## [INPUT FOR THIS TASK]
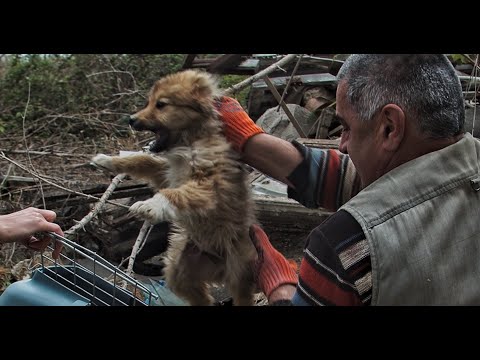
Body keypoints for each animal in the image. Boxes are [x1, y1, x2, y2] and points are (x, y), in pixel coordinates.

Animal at [94, 70, 258, 306]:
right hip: (179, 269)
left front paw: (150, 205)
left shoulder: (210, 185)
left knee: (240, 295)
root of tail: (217, 267)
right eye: (149, 102)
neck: (189, 141)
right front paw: (108, 160)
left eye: (161, 104)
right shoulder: (166, 172)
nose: (131, 120)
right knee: (202, 299)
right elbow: (143, 160)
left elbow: (177, 193)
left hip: (239, 271)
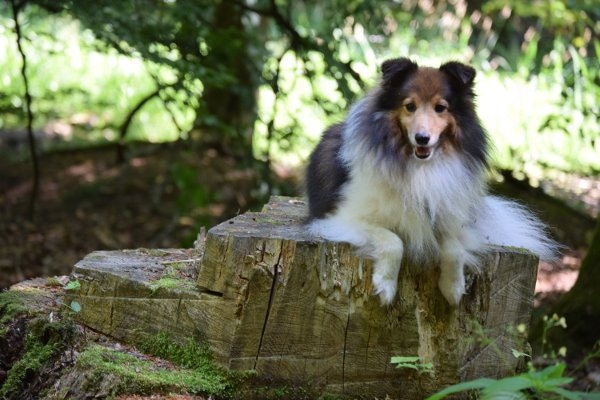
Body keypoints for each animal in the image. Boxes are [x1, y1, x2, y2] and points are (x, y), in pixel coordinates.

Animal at [304, 57, 556, 306]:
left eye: (440, 108)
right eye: (409, 106)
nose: (422, 138)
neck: (421, 166)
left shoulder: (448, 222)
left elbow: (455, 249)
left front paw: (454, 288)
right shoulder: (343, 219)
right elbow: (393, 241)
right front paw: (385, 286)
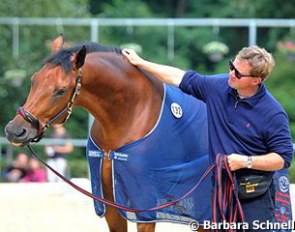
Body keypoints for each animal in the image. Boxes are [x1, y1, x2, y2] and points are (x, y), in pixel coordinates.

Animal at [5, 35, 213, 232]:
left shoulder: (143, 207)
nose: (15, 130)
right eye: (34, 80)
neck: (133, 113)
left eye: (61, 91)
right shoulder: (110, 203)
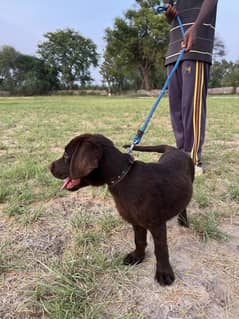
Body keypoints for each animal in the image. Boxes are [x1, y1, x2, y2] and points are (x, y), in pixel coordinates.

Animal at [49, 134, 194, 286]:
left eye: (66, 155)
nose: (49, 167)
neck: (123, 177)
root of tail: (175, 149)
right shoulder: (136, 222)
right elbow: (139, 240)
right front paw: (137, 257)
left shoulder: (157, 225)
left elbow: (161, 249)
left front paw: (164, 273)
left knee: (184, 205)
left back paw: (183, 221)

## [EXERCISE DESCRIPTION]
Filter the listing for the word "shoulder" and copy every line that holds it.

## [SOLUTION FOR THIS TASK]
left shoulder: (210, 185)
right shoulder: (166, 172)
left shoulder: (448, 222)
right shoulder: (343, 219)
left shoulder: (143, 207)
right shoulder: (110, 203)
right shoulder: (136, 222)
left shoulder: (157, 225)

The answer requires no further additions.